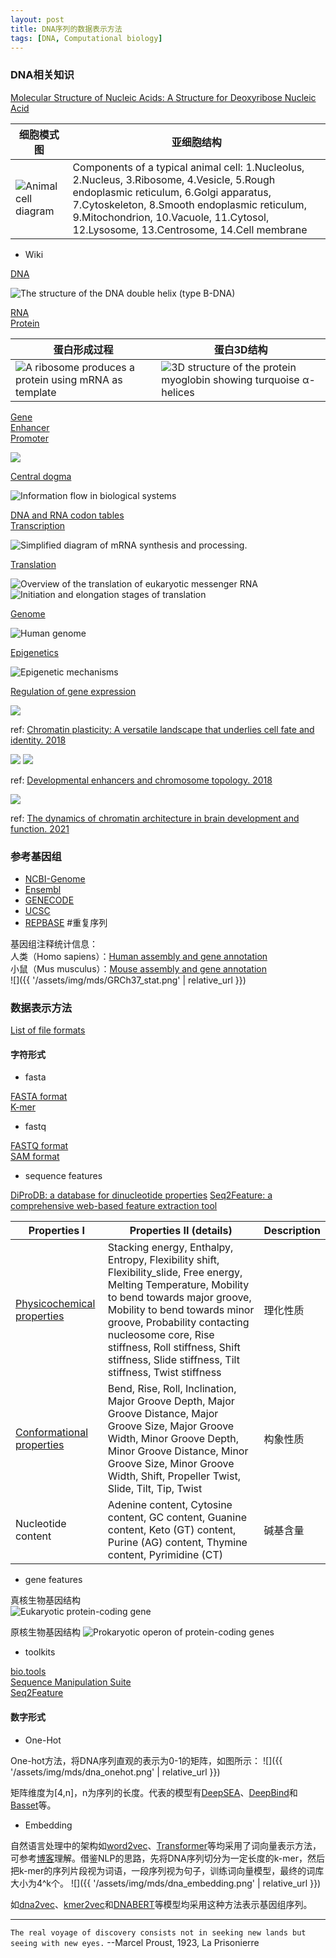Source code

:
 ```yaml
---
layout: post
title: DNA序列的数据表示方法
tags: [DNA, Computational biology]
---
```


### DNA相关知识

[Molecular Structure of Nucleic Acids: A Structure for Deoxyribose Nucleic Acid](https://www.nature.com/articles/171737a0)

|细胞模式图|亚细胞结构|
|--|--|
|![Animal cell diagram](https://upload.wikimedia.org/wikipedia/commons/1/11/Animal_Cell.svg)|Components of a typical animal cell: 1.Nucleolus, 2.Nucleus, 3.Ribosome, 4.Vesicle, 5.Rough endoplasmic reticulum, 6.Golgi apparatus, 7.Cytoskeleton, 8.Smooth endoplasmic reticulum, 9.Mitochondrion, 10.Vacuole, 11.Cytosol, 12.Lysosome, 13.Centrosome, 14.Cell membrane|

- Wiki

[DNA](https://en.wikipedia.org/wiki/DNA)  

![The structure of the DNA double helix (type B-DNA)](https://upload.wikimedia.org/wikipedia/commons/4/4c/DNA_Structure%2BKey%2BLabelled.pn_NoBB.png)

[RNA](https://en.wikipedia.org/wiki/RNA)  
[Protein](https://en.wikipedia.org/wiki/Protein)  

|蛋白形成过程|蛋白3D结构|
|--|--|
|![A ribosome produces a protein using mRNA as template](https://upload.wikimedia.org/wikipedia/commons/b/b1/Ribosome_mRNA_translation_en.svg)|![3D structure of the protein myoglobin showing turquoise α-helices](https://upload.wikimedia.org/wikipedia/commons/6/60/Myoglobin.png)|

[Gene](https://en.wikipedia.org/wiki/Gene)  
[Enhancer](https://en.wikipedia.org/wiki/Enhancer_(genetics))  
[Promoter](https://en.wikipedia.org/wiki/Promoter_(genetics))  

![](https://upload.wikimedia.org/wikipedia/commons/d/d7/Regulation_of_transcription_in_mammals.jpg)

[Central dogma](https://en.wikipedia.org/wiki/Central_dogma_of_molecular_biology)  

![Information flow in biological systems](https://upload.wikimedia.org/wikipedia/commons/d/dd/Extended_Central_Dogma_with_Enzymes.jpg)

[DNA and RNA codon tables](https://en.wikipedia.org/wiki/DNA_and_RNA_codon_tables)  
[Transcription](https://en.wikipedia.org/wiki/Transcription_(biology))  

![Simplified diagram of mRNA synthesis and processing.](https://upload.wikimedia.org/wikipedia/commons/9/9b/MRNA.svg)

[Translation](https://en.wikipedia.org/wiki/Translation_(biology))  

![Overview of the translation of eukaryotic messenger RNA](https://upload.wikimedia.org/wikipedia/commons/4/44/Protein_synthesis.svg)
![Initiation and elongation stages of translation](https://upload.wikimedia.org/wikipedia/commons/0/01/Translation_-_Initiation_%26_Elongation.svg)

[Genome](https://en.wikipedia.org/wiki/Genome)  

![Human genome](https://upload.wikimedia.org/wikipedia/commons/b/b1/Human_karyotype_with_bands_and_sub-bands.png)

[Epigenetics](https://en.wikipedia.org/wiki/Epigenetics)

![Epigenetic mechanisms](https://upload.wikimedia.org/wikipedia/commons/f/fc/Epigenetic_mechanisms.png)

[Regulation of gene expression](https://en.wikipedia.org/wiki/Regulation_of_gene_expression)

![](https://www.science.org/cms/10.1126/science.aat8950/asset/d0a49575-0040-4f9e-8dc3-eb03cbe80970/assets/graphic/361_1332_f1.jpeg)

ref: [Chromatin plasticity: A versatile landscape that underlies cell fate and identity. 2018](https://www.science.org/doi/10.1126/science.aat8950)

![](https://www.science.org/cms/10.1126/science.aau0320/asset/3253216a-aff0-4b6a-9d8d-423fae8ace76/assets/graphic/361_1341_f2.jpeg)
![](https://www.science.org/cms/10.1126/science.aau0320/asset/412087a1-de48-433f-bc76-9ca9b70b9a1b/assets/graphic/361_1341_f4.jpeg)

ref: [Developmental enhancers and chromosome topology. 2018](https://www.science.org/doi/10.1126/science.aau0320)

![](https://ars.els-cdn.com/content/image/1-s2.0-S0959437X20301726-gr1.jpg)

ref: [The dynamics of chromatin architecture in brain development and function. 2021](https://doi.org/10.1016/j.gde.2020.12.008)

### 参考基因组

- [NCBI-Genome](https://www.ncbi.nlm.nih.gov/data-hub/genome/)
- [Ensembl](https://asia.ensembl.org/index.html)
- [GENECODE](https://www.gencodegenes.org/)
- [UCSC](https://genome.ucsc.edu/)
- [REPBASE](https://www.girinst.org/)  #重复序列

基因组注释统计信息：  
人类（Homo sapiens）：[Human assembly and gene annotation](https://asia.ensembl.org/Homo_sapiens/Info/Annotation)  
小鼠（Mus musculus）：[Mouse assembly and gene annotation](https://asia.ensembl.org/Mus_musculus/Info/Annotation)  
![]({{ '/assets/img/mds/GRCh37_stat.png' | relative_url }})

### 数据表示方法

[List of file formats](https://en.wikipedia.org/wiki/List_of_file_formats)

#### 字符形式

- fasta

[FASTA format](https://en.wikipedia.org/wiki/FASTA_format)  
[K-mer](https://en.wikipedia.org/wiki/K-mer)

- fastq

[FASTQ format](https://en.wikipedia.org/wiki/FASTQ_format)  
[SAM format](https://en.wikipedia.org/wiki/SAM_(file_format))  

- sequence features

[DiProDB: a database for dinucleotide properties](https://doi.org/10.1093/nar/gkn597)
[Seq2Feature: a comprehensive web-based feature extraction tool](https://doi.org/10.1093/bioinformatics/btz432)

|Properties I|Properties II (details)|Description|
|--|--|--|
|[Physicochemical properties](https://www.iitm.ac.in/bioinfo/SBFE/physico_dna.html)|Stacking energy, Enthalpy, Entropy, Flexibility shift, Flexibility_slide, Free energy, Melting Temperature, Mobility to bend towards major groove, Mobility to bend towards minor groove, Probability contacting nucleosome core, Rise stiffness, Roll stiffness, Shift stiffness, Slide stiffness, Tilt stiffness, Twist stiffness|理化性质|
|[Conformational properties](https://www.iitm.ac.in/bioinfo/SBFE/conform_dna.html)|Bend, Rise, Roll, Inclination, Major Groove Depth, Major Groove Distance, Major Groove Size, Major Groove Width, Minor Groove Depth, Minor Groove Distance, Minor Groove Size, Minor Groove Width, Shift, Propeller Twist, Slide, Tilt, Tip, Twist|构象性质|
|Nucleotide content|Adenine content, Cytosine content, GC content, Guanine content, Keto (GT) content, Purine (AG) content, Thymine content, Pyrimidine (CT)|碱基含量|

- gene features

真核生物基因结构  
![Eukaryotic protein-coding gene](https://upload.wikimedia.org/wikipedia/commons/5/54/Gene_structure_eukaryote_2_annotated.svg)

原核生物基因结构
![Prokaryotic operon of protein-coding genes](https://upload.wikimedia.org/wikipedia/commons/f/fd/Gene_structure_prokaryote_2_annotated.svg)

- toolkits

[bio.tools](https://bio.tools/)  
[Sequence Manipulation Suite](https://www.bioinformatics.org/sms2/)  
[Seq2Feature](https://www.iitm.ac.in/bioinfo/SBFE/index.html)

#### 数字形式

- One-Hot

One-hot方法，将DNA序列直观的表示为0-1的矩阵，如图所示：
![]({{ '/assets/img/mds/dna_onehot.png' | relative_url }})

矩阵维度为\[4,n\]，n为序列的长度。代表的模型有[DeepSEA](https://www.nature.com/articles/nmeth.3547)、[DeepBind](https://www.nature.com/articles/nbt.3300)和[Basset](https://genome.cshlp.org/content/26/7/990.short)等。

- Embedding

自然语言处理中的架构如[word2vec](https://arxiv.org/pdf/1411.2738.pdf)、[Transformer](https://arxiv.org/pdf/1706.03762.pdf)等均采用了词向量表示方法，可参考[博客](https://jalammar.github.io/illustrated-word2vec/)理解。借鉴NLP的思路，先将DNA序列切分为一定长度的k-mer，然后把k-mer的序列片段视为词语，一段序列视为句子，训练词向量模型，最终的词库大小为4^k个。
![]({{ '/assets/img/mds/dna_embedding.png' | relative_url }})

如[dna2vec](https://arxiv.org/pdf/1701.06279.pdf)、[kmer2vec](https://doi.org/10.1089/cmb.2021.0536)和[DNABERT](https://doi.org/10.1093/bioinformatics/btab083)等模型均采用这种方法表示基因组序列。

---

`The real voyage of discovery consists not in seeking new lands but seeing with new eyes.` --Marcel Proust, 1923, La Prisonierre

→ EXERCISE OBJECTIVE: Within the material above, copy exactly the lines from the line that holds "[List of file" up to and including the line that holds "- sequence features".

→ SOLUTION FOR THIS PROBLEM:
[List of file formats](https://en.wikipedia.org/wiki/List_of_file_formats)

#### 字符形式

- fasta

[FASTA format](https://en.wikipedia.org/wiki/FASTA_format)  
[K-mer](https://en.wikipedia.org/wiki/K-mer)

- fastq

[FASTQ format](https://en.wikipedia.org/wiki/FASTQ_format)  
[SAM format](https://en.wikipedia.org/wiki/SAM_(file_format))  

- sequence features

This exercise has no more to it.